McCrory has been fighting the backlash from the law.  In an interview with NBC News, McCrory said “We are not taking away any rights whatsoever.”  He reaffirmed his position on the law, stating that he would refuse to hear pleas to repeal it.  On another interview with Fox & Friends, McCrory noted that voters in Houston overwhelmingly voted against Proposition One, better known as the Equal Rights Ordinance, last fall.  Proposition One would have made business that restricted the bathroom transgender people could use a punishable offense of up to $5,000.  “And there are no protests for boycotts of Houston, Texas during the Final Four basketball tournament. Nor should there be,” McCrory said. “So none of these corporations that are now criticizing North Carolina, they’re all going to be advertising during the NCAA championship, and there’s a lot of corporate and political and media elite hypocrisy about this.
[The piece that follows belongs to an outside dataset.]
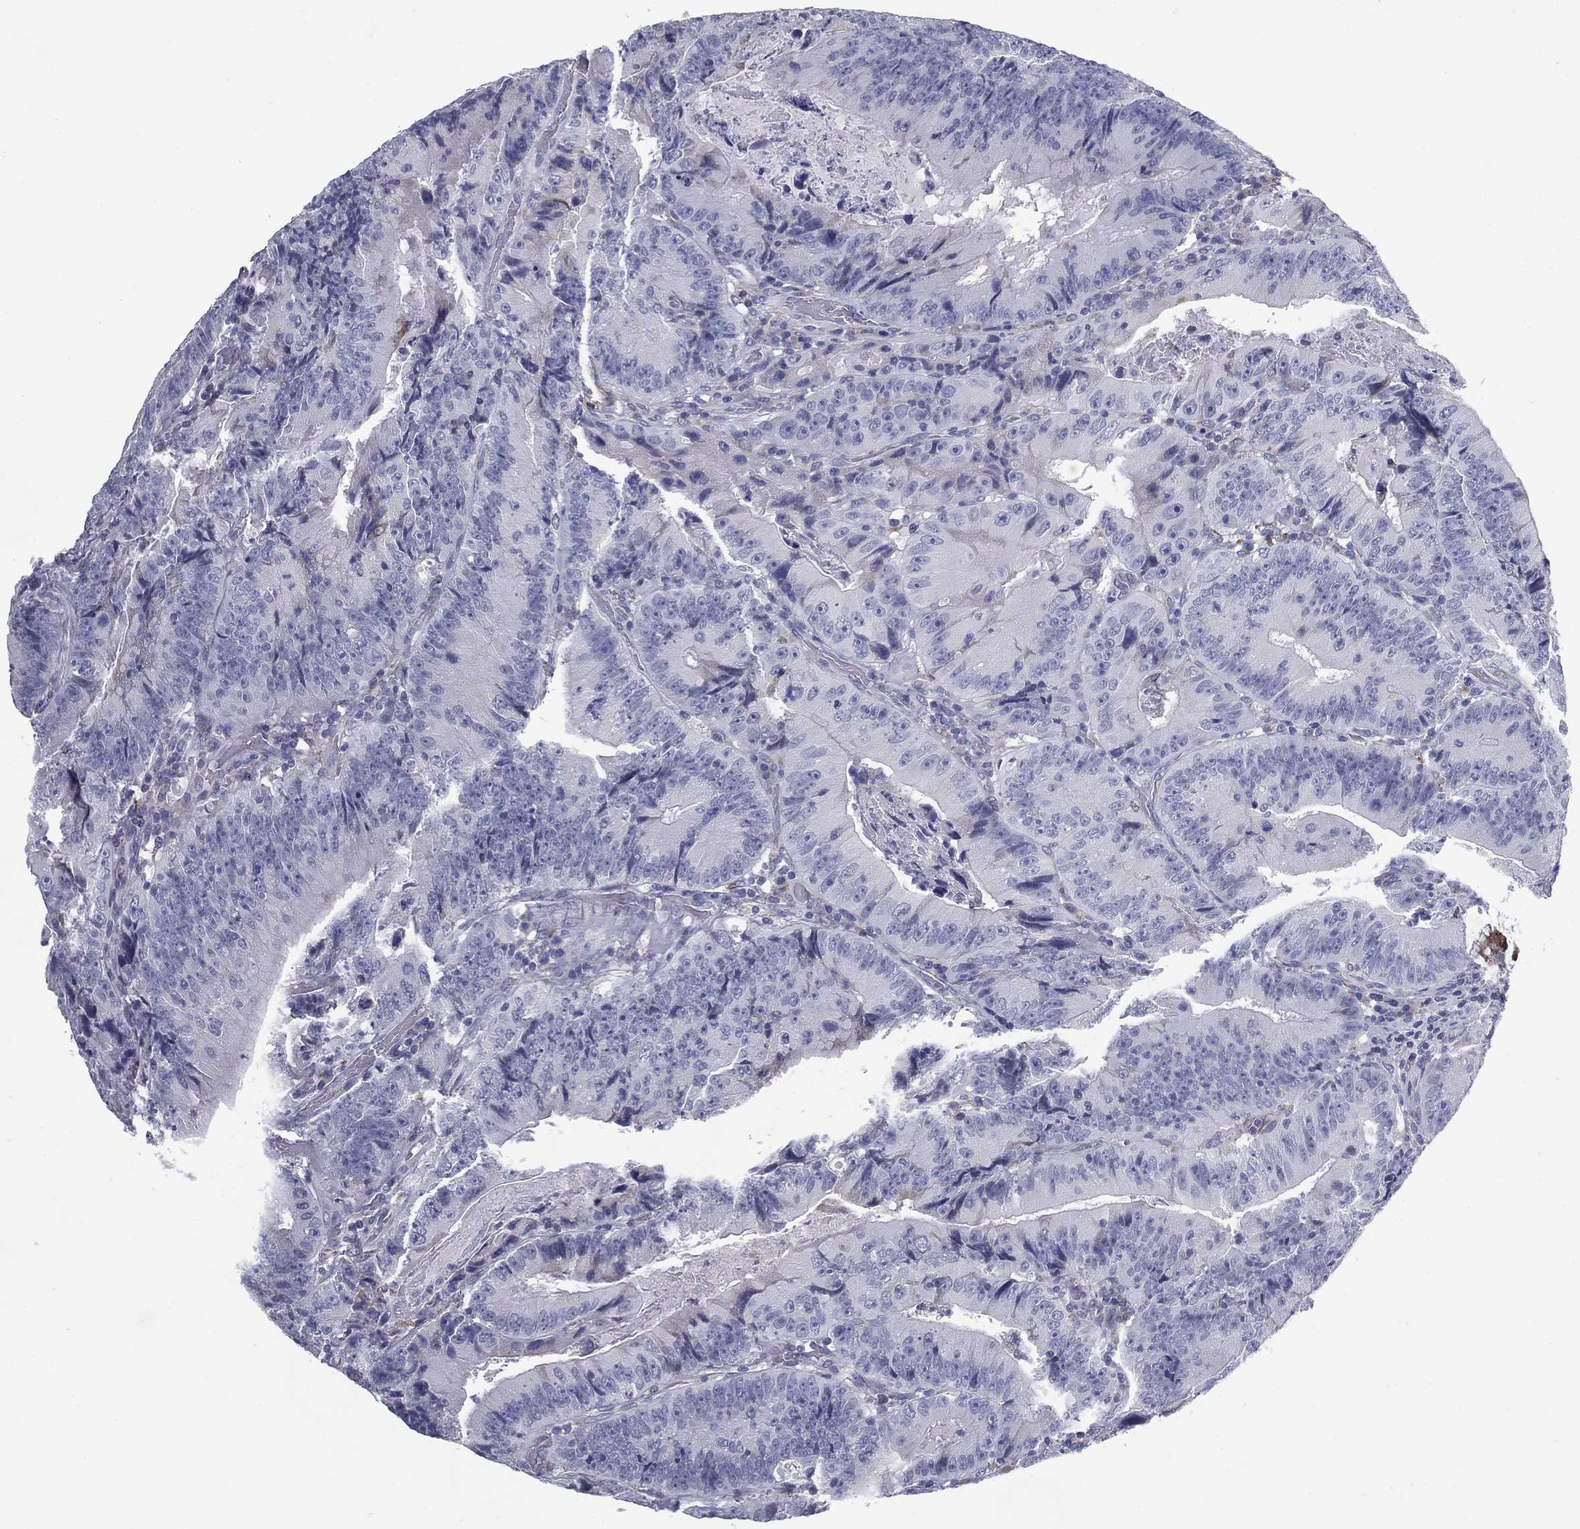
{"staining": {"intensity": "negative", "quantity": "none", "location": "none"}, "tissue": "colorectal cancer", "cell_type": "Tumor cells", "image_type": "cancer", "snomed": [{"axis": "morphology", "description": "Adenocarcinoma, NOS"}, {"axis": "topography", "description": "Colon"}], "caption": "A high-resolution photomicrograph shows immunohistochemistry staining of colorectal cancer (adenocarcinoma), which displays no significant staining in tumor cells.", "gene": "C19orf18", "patient": {"sex": "female", "age": 86}}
It’s really sad.”

 

McCrory is the third governor to take action on LGBT issues in the month of March.  According to NBC News, South Dakota’s governor vetoed a bill barring transgender students from using the bathroom of their choice after much outcry.  Along with South Dakota and North Carolina, Georgia’s governor vetoed a “religious freedom” bill that drew threats of boycotts from major companies such as Yelp and Intel.

 

Editor’s Note: Information from NBC News, Fox News, CNN and Politico was used in this report.